◆ **Data extracts**:
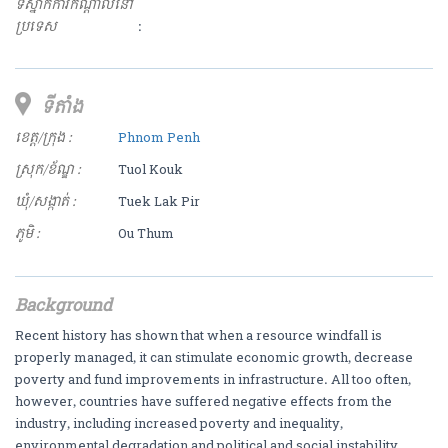
ទីស្នាក់ការកណ្ដាលនៅ
ប្រទេស
:
ទីតាំង
ខេត្ត/ក្រុង :
Phnom Penh
ស្រុក/ខ័ណ្ឌ :
Tuol Kouk
ឃុំ/សង្កាត់ :
Tuek Lak Pir
ភូមិ :
Ou Thum
Background
Recent history has shown that when a resource windfall is
properly managed, it can stimulate economic growth, decrease
poverty and fund improvements in infrastructure. All too often,
however, countries have suffered negative effects from the
industry, including increased poverty and inequality,
environmental degradation and political and social instability.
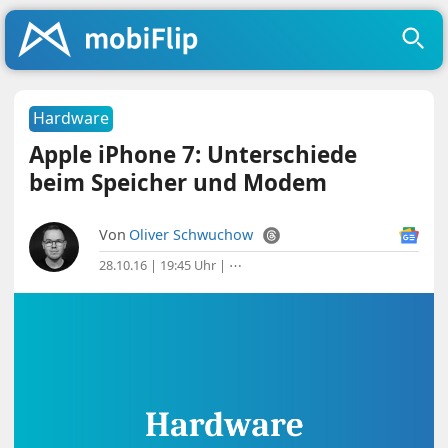
Hardware
Apple iPhone 7: Unterschiede
beim Speicher und Modem
Von
Oliver Schwuchow
28.10.16 | 19:45 Uhr
|
⋯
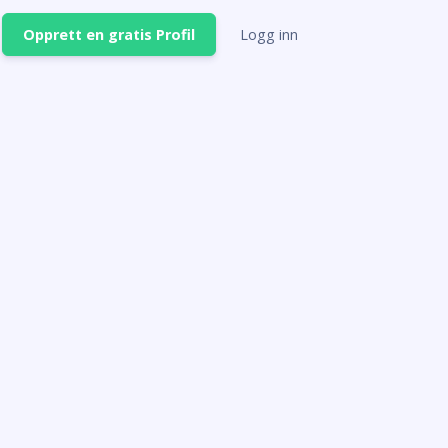
Opprett en gratis Profil
Logg inn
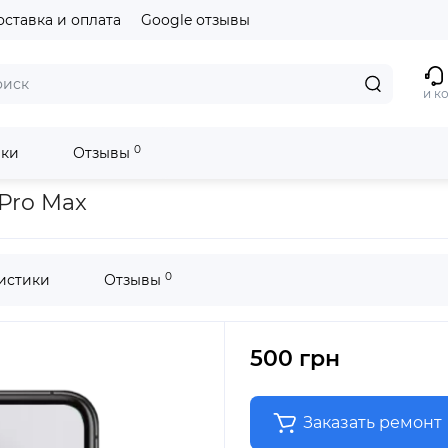
оставка и оплата
Google отзывы
и к
0
ики
Отзывы
 Pro Max
0
истики
Отзывы
500 грн
Заказать ремонт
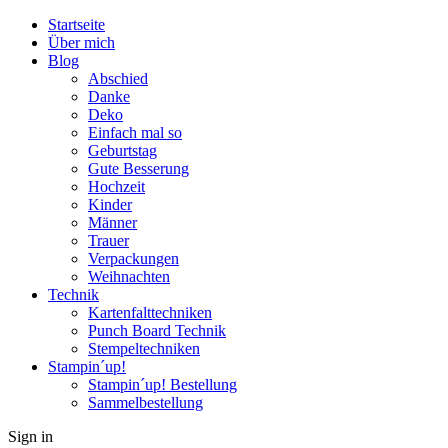
Startseite
Über mich
Blog
Abschied
Danke
Deko
Einfach mal so
Geburtstag
Gute Besserung
Hochzeit
Kinder
Männer
Trauer
Verpackungen
Weihnachten
Technik
Kartenfalttechniken
Punch Board Technik
Stempeltechniken
Stampin´up!
Stampin´up! Bestellung
Sammelbestellung
Sign in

◆ **Instructions to follow**: Reproduce verbatim only the lines from the one holding "Weihnachten" through the end of the records.

◆ **Exercise output**:
Weihnachten
Technik
Kartenfalttechniken
Punch Board Technik
Stempeltechniken
Stampin´up!
Stampin´up! Bestellung
Sammelbestellung
Sign in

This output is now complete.